Trecho do documento.
Maringá e Azuriz se enfrentam nas duas partidas da final (Divulgação/Maringá FC)

Na última quarta-feira (25), o Maringá venceu a equipe do Araucária pelo placar de 3 a 0 e garantiu a sua vaga na divisão de ouro do estadual. No mesmo dia, o Azuriz enfrentou a equipe do Apucarana, no empate sem gols, ganhou a vaga na disputa de pênaltis, por 8 a 7, e uma atuação heroica do goleiro Dida, e está classificado ao acesso do Campeonato Paranaense.

A Banda B realizou uma série de entrevistas exclusivas com os comandantes e dirigentes das equipes, para mostrar como as campanhas vitoriosas foram criadas e as perspectivas para a finalíssima e para o próximo ano na série A do Paranaense.

Conhecido por ter defendido a camisa do trio de ferro, Reginaldo Vital, técnico da equipe de Pato Branco espera conseguir mais um título estadual, desta vez com um gostinho de ineditismo pelo Azuriz. “Eu acho que é muito importante a gente coroar o trabalho com o título, eu já sou bi campeão desta competição pelo PSTC em 2015 e 2019. Ganhar mais um título por uma equipe diferente, que quer crescer, que pensa grande, como é o Azuriz a gente fica contente, por isso vamos lutar até o final”, declarou o treinador.

Em Maringá, as expectativas são as melhores, com uma campanha invicta, são 11 jogos, 9 vitórias e dois empates durante a segundona do Paranaense. Jorge Castilho, técnico que assumiu o clube nas últimas três rodadas, vai comandar a equipe para a finalíssima e concorda que os números não mentem e o favoritismo é da equipe maringaense.

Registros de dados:
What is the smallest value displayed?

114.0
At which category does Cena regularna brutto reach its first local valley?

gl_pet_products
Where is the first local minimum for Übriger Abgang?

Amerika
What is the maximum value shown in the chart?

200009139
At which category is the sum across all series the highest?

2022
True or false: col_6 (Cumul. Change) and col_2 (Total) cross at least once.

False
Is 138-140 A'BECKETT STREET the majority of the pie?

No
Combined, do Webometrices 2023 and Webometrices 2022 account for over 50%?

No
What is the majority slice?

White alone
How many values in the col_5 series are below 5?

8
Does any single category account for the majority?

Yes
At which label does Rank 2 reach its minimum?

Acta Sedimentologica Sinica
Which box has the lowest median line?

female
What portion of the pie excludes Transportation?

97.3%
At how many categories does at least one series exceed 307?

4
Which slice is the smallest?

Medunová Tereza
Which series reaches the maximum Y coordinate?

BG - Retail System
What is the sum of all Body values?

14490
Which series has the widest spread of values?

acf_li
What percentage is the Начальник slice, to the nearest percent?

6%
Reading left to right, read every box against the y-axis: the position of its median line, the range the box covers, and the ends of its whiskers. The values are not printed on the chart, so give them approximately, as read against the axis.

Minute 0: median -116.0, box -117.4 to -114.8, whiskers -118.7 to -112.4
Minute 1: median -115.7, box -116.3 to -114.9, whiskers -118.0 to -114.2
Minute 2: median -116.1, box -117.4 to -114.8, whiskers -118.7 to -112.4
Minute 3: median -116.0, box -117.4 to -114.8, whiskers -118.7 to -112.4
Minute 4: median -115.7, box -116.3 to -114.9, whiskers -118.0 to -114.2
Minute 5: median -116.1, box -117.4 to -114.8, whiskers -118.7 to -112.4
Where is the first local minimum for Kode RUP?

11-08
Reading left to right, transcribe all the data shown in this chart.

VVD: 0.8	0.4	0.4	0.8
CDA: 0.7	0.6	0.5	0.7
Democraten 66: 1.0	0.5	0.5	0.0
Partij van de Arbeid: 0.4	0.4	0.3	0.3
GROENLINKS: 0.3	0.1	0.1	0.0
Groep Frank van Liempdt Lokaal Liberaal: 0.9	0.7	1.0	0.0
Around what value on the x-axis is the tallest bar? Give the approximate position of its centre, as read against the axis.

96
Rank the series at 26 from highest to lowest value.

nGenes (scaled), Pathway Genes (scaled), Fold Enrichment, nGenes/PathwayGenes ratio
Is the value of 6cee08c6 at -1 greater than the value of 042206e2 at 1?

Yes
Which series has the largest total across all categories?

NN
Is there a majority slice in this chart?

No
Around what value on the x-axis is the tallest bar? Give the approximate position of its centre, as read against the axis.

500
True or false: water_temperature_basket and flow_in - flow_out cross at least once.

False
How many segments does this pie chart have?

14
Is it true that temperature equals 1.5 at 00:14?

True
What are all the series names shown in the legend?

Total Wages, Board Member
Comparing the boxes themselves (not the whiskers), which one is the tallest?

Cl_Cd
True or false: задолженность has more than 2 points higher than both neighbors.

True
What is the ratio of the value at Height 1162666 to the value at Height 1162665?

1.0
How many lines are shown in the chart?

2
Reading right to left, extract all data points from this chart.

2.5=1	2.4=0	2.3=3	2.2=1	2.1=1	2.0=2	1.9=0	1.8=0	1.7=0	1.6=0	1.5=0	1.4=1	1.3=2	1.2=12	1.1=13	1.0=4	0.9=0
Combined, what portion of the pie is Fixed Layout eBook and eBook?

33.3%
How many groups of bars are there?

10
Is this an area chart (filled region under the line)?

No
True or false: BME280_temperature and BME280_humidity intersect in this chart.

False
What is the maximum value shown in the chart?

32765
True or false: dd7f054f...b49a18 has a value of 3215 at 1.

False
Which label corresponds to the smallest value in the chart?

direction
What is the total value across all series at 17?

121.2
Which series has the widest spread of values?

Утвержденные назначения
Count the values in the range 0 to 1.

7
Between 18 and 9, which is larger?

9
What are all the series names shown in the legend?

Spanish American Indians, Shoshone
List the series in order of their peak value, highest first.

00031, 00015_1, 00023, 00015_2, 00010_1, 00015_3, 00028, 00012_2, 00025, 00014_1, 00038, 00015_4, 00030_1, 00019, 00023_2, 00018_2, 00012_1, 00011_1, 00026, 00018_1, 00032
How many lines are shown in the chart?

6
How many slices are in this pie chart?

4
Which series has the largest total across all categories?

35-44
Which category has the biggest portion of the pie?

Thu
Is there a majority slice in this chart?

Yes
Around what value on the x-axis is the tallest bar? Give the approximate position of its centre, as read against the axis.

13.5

Instruções da tarefa. Por favor, indique o placar da disputa de pênaltis em que o Azuriz superou o Apucarana, conforme a notícia sobre a final. Os registros foram obtidos de outra fonte.

Resposta da tarefa. 8 a 7.